The first moon has dipped below the western tree line. The clearing is darker now. The only light the node's amber pulse and what little the second canopy gap still lets through. The constructs are shadows within shadows. Moving shapes defined by the faint gleam of chipped steel.

You grab one gauntlet from the pile. Just one. The left. The vine inside it is dead, shriveled against the interior. You shake it out. The dried vine crumbles. Falls away. The gauntlet is empty. Clean enough. You jam your left hand into it. The metal is cold. The fit is wrong. Too wide at the fingers. Too tight at the wrist. But it closes around the hand like a second skin made of steel and suddenly the left fist is armored and the right holds a blade.

MOVE. NOW. Western gap. Before it CLOSES.

You turn. The cloak, torn in three places, snaps behind you. The sword in your right hand. The gauntlet on your left. Bare feet on gray soil. The fallen construct's remaining armor behind you, abandoned. The breastplate. The greaves. The other gauntlet. Left on the ground for the converging hive to find.

You run.

Not full sprint. Controlled. The sword's weight throwing the balance off with every stride. The gauntlet heavy on the left hand. The bare feet finding the gray soil, the packed earth, the edge of the dead zone where the stripped trunks begin.

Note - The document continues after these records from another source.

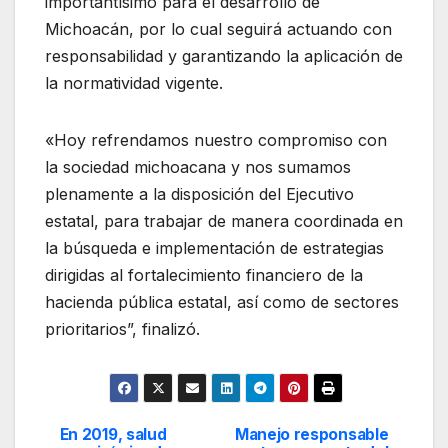
importantísimo para el desarrollo de
Michoacán, por lo cual seguirá actuando con
responsabilidad y garantizando la aplicación de
la normatividad vigente.
«Hoy refrendamos nuestro compromiso con
la sociedad michoacana y nos sumamos
plenamente a la disposición del Ejecutivo
estatal, para trabajar de manera coordinada en
la búsqueda e implementación de estrategias
dirigidas al fortalecimiento financiero de la
hacienda pública estatal, así como de sectores
prioritarios”, finalizó.
En 2019, salud
Manejo responsable
Navegación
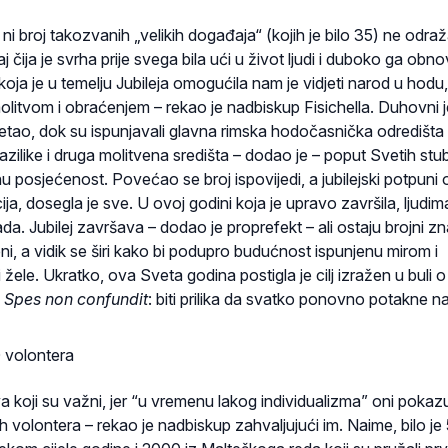
ni broj takozvanih „velikih događaja“ (kojih je bilo 35) ne odra
čija je svrha prije svega bila ući u život ljudi i duboko ga obnov
ja je u temelju Jubileja omogućila nam je vidjeti narod u hodu,
litvom i obraćenjem – rekao je nadbiskup Fisichella. Duhovni j
tao, dok su ispunjavali glavna rimska hodočasnička odredišta 
azilike i druga molitvena središta – dodao je – poput Svetih stu
enu posjećenost. Povećao se broj ispovijedi, a jubilejski potpuni 
ija, dosegla je sve. U ovoj godini koja je upravo završila, ljudima
ada. Jubilej završava – dodao je proprefekt – ali ostaju brojni z
i, a vidik se širi kako bi podupro budućnost ispunjenu mirom i
žele. Ukratko, ova Sveta godina postigla je cilj izražen u buli o
,
Spes non confundit
: biti prilika da svatko ponovno potakne n
 volontera
 koji su važni, jer “u vremenu lakog individualizma” oni pokaz
h volontera – rekao je nadbiskup zahvaljujući im. Naime, bilo j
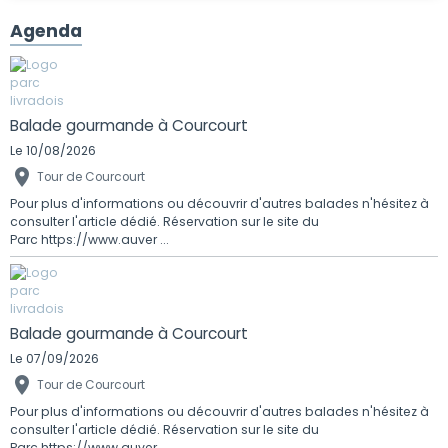
Agenda
Balade gourmande à Courcourt
Le 10/08/2026
Tour de Courcourt
Pour plus d'informations ou découvrir d'autres balades n'hésitez à
consulter l'article dédié. Réservation sur le site du
Parc https://www.auver ...
Balade gourmande à Courcourt
Le 07/09/2026
Tour de Courcourt
Pour plus d'informations ou découvrir d'autres balades n'hésitez à
consulter l'article dédié. Réservation sur le site du
Parc https://www.auver ...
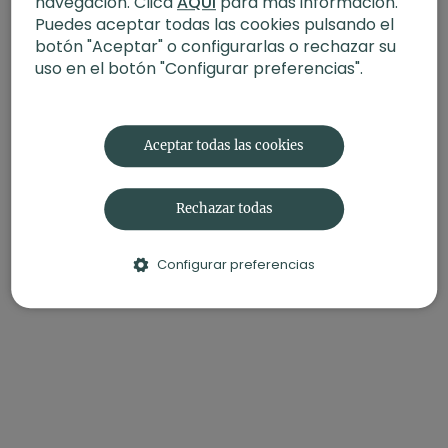
navegación. Clica
AQUÍ
para más información.
Puedes aceptar todas las cookies pulsando el
botón "Aceptar" o configurarlas o rechazar su
uso en el botón "Configurar preferencias".
Aceptar todas las cookies
Rechazar todas
Configurar preferencias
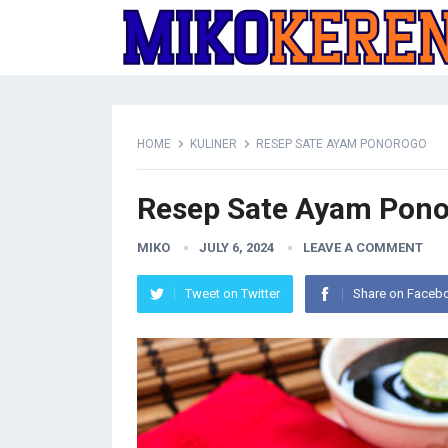
HOME
KULINER
RESEP SATE AYAM PONOROGO
Resep Sate Ayam Pon
MIKO
JULY 6, 2024
LEAVE A COMMENT
Tweet on Twitter
Share on Faceb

Behind you, the constructs reach the fallen one. You don't turn to watch. You hear it. The sound of armored feet stopping. The vines probing the remains. The rustle of tendrils searching for a connection that isn't there anymore.

The node pulses. Bright. Fast.

The western gap swallows you. The stripped trunks give way to bark. The dead soil gives way to moss. The Blackwood closes behind like a door.

You keep running.

The sword in your right hand. The gauntlet on your left. The cloak in shreds around your shoulders, and you gently pull what's left of it tight against your chest with the armored fist.

Behind you, deep in the dead zone, something that used to be a garden begins to move.